> Estratto fornito
==*==

(METEOGIORNALE.IT) In tempi non troppo remoti, il clima invernale in Italia era caratterizzato da condizioni di freddo, neve e gelo, soprattutto nella parte settentrionale del paese. Un esempio significativo di questa realtà climatica si può riscontrare agli inizi del XX secolo, quando città come Palermo, notoriamente più mite, registrava quasi ogni anno delle nevicate, benché non sempre con un significativo accumulo al suolo. Al contrario, oggi è diventato raro assistere a fenomeni nevosi in città come Genova o Firenze, e anche nelle città della pianura Padana le nevicate si verificano con una frequenza solo leggermente maggiore.
Negli ultimi decenni, il clima ha subito una trasformazione tale che temperature una volta considerate eccezionali sono ora la norma. Ad esempio, nel 1989 il sud Italia ha sperimentato temperature insolitamente elevate, con picchi di 26°C a Reggio Calabria, 25°C a Catania e oltre 23°C a Cagliari. Tuttavia, sorge spontaneo interrogarsi su come la popolazione reagirebbe di fronte a un’ondata di gelo paragonabile a quelle storiche del febbraio 1956 o del gennaio 1985. Sebbene eventi di tale portata siano sempre meno probabili, non sono da considerarsi impossibili, come dimostrato da ondate di gelo più recenti e significative, come quella del febbraio 2012.

==*==

Elementi archiviati
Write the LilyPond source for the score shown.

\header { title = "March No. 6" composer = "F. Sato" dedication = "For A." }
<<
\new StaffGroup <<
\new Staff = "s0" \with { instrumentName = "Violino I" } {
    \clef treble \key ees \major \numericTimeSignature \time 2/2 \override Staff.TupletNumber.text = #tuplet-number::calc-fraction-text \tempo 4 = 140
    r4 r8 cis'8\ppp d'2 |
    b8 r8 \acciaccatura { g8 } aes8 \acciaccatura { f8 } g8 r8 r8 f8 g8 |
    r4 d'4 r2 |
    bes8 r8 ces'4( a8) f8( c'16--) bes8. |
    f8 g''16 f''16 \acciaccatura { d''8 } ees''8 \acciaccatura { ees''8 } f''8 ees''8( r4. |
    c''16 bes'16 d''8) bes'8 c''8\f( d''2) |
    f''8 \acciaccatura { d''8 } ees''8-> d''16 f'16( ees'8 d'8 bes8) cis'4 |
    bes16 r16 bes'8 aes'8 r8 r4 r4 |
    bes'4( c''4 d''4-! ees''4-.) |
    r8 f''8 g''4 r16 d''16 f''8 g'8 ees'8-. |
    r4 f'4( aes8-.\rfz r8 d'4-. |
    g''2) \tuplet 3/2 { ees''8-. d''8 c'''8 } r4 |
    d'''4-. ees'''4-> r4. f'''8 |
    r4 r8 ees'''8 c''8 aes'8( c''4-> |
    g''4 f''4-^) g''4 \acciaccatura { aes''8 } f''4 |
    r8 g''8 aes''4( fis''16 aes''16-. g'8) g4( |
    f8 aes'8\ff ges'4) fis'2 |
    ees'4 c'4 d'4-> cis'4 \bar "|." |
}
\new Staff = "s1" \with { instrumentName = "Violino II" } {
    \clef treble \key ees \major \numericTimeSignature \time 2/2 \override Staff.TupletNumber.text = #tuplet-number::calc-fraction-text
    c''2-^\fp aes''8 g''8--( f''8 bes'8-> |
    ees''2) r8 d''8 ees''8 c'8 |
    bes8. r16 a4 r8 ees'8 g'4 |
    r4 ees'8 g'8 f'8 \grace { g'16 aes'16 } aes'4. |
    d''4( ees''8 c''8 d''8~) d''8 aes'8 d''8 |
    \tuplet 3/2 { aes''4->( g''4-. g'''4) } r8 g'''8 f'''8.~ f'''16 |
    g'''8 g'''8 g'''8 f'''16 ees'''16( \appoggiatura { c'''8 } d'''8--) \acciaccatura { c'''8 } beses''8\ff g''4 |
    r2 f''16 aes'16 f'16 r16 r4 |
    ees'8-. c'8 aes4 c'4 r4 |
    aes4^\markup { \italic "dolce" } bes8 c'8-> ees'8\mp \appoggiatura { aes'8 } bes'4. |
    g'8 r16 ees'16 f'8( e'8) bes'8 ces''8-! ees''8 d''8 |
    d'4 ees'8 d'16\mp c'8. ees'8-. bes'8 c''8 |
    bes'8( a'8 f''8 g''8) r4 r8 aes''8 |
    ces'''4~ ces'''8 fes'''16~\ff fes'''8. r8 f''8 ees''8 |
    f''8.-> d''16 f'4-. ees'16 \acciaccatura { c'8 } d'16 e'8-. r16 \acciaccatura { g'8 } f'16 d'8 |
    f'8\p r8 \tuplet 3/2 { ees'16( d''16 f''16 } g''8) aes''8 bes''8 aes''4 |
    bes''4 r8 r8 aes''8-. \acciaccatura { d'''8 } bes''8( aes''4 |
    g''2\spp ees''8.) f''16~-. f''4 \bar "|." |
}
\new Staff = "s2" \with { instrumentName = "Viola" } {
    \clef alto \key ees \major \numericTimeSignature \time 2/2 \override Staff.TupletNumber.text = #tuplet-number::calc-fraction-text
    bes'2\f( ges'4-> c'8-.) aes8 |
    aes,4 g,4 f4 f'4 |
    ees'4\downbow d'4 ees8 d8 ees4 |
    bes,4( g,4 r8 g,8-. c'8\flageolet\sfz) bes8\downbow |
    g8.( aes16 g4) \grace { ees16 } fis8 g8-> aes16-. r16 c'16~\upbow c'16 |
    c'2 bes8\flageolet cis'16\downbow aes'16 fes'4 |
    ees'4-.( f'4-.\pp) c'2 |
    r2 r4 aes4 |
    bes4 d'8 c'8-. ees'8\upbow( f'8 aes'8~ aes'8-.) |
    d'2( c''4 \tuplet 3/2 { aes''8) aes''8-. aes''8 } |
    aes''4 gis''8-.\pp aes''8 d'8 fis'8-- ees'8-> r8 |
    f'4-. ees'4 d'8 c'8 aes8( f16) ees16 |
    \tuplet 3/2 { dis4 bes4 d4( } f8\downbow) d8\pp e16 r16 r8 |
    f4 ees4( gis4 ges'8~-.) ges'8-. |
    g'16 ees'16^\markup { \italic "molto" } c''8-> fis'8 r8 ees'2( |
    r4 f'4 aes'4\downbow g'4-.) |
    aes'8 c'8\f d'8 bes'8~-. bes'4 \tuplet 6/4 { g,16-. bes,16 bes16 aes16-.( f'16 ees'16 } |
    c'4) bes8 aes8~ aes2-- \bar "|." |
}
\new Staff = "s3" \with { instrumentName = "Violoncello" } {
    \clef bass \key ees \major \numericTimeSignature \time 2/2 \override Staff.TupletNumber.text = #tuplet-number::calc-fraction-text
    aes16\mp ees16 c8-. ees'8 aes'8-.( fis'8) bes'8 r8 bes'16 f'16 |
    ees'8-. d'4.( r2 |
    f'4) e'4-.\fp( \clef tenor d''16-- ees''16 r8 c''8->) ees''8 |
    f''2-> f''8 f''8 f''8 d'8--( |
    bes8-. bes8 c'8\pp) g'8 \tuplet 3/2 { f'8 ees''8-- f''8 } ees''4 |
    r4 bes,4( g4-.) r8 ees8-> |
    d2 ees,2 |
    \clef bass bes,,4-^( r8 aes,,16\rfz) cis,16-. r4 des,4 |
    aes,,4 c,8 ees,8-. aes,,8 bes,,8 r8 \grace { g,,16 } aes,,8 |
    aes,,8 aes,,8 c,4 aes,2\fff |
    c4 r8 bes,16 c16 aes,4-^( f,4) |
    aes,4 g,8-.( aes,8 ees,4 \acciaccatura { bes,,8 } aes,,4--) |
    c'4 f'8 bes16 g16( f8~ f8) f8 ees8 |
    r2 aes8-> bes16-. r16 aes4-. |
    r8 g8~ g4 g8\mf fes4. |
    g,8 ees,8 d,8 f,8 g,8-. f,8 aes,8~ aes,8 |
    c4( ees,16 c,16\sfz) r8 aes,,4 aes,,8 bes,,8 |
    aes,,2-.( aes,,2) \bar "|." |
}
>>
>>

==*==

> Esercizi
• a. Riscrivi il passo sul clima invernale in Italia da "(METEOGIORNALE.IT) In tempi" a "solo leggermente maggiore.", sostituendo "Palermo" con "Bari".
• b. Continua il testo sul clima invernale in Italia dopo la sua ultima frase.
I record non hanno alcun legame con il testo.

> Soluzioni
• a.
(METEOGIORNALE.IT) In tempi non troppo remoti, il clima invernale in Italia era caratterizzato da condizioni di freddo, neve e gelo, soprattutto nella parte settentrionale del paese. Un esempio significativo di questa realtà climatica si può riscontrare agli inizi del XX secolo, quando città come Bari, notoriamente più mite, registrava quasi ogni anno delle nevicate, benché non sempre con un significativo accumulo al suolo. Al contrario, oggi è diventato raro assistere a fenomeni nevosi in città come Genova o Firenze, e anche nelle città della pianura Padana le nevicate si verificano con una frequenza solo leggermente maggiore.

• b.
Le masse d’aria fredda provenienti dall’Artico o dalla Siberia possono portare in Italia cali di temperatura notevoli e abbondanti nevicate, persino sulle coste. Nel gennaio del 1985, in seguito a copiose nevicate che avevano interessato la Pianura Padana e alcune zone del Centro Italia, il sereno successivo e l’effetto albedo portarono a un brusco calo delle temperature in Emilia e in Toscana, con punte vicine ai -30°C nella campagna bolognese e -25°C a Empoli. Nel febbraio del 2012, le colline romagnole e marchigiane furono investite da imponenti nevicate, con città come Urbino completamente sepolte dalla neve e temperature che scesero fino a -15°C a Torino e -12°C a Milano. Il febbraio del 1956, invece, fu caratterizzato da ripetute ondate di gelo e nevicate su gran parte dell’Italia, risultando il mese più freddo dell’intero XX secolo. Un evento altrettanto eccezionale si verificò nel febbraio del 1929, quando Trieste registrò temperature fino a -14°C, mentre negli ultimi 60 anni non si sono mai verificate temperature inferiori ai -10°C.
Oggi ci troviamo in un’era climatica differente: anche quando fa freddo, o molto freddo, le temperature sono generalmente più elevate rispetto a un secolo fa. Di norma, assistiamo a condizioni climatiche più calde, evidenza di un cambiamento climatico in corso.
Il mese di gennaio del 1985 rimane uno degli inverni più memorabili degli ultimi cinquant’anni, con temperature eccezionalmente basse che causarono una paralisi prolungata in diverse zone del paese. Per comprendere appieno l’entità di questo freddo inverno, è utile partire dall’analisi del dicembre 1984, periodo che fu determinante per identificare i segnali premonitori di quella che si rivelò una delle stagioni invernali più severe della storia italiana recente.
Nel periodo dal 1° al 15 dicembre 1984, l’Europa fu dominata da un regime di alta pressione, con la depressione d’Islanda confinata per la maggior parte del tempo nell’Oceano Atlantico. In Italia, soprattutto nella regione centro-meridionale, si verificò una perturbazione nei primi giorni di dicembre a causa dell’azione di una depressione mediterranea. Contemporaneamente, l’anticiclone russo estese la sua influenza sulla pianura della Russia europea, ma i picchi di freddo più intensi furono registrati verso il Mar Caspio. In Scandinavia, le correnti atlantiche umide e relativamente tiepide portarono nevicate solo sui rilievi.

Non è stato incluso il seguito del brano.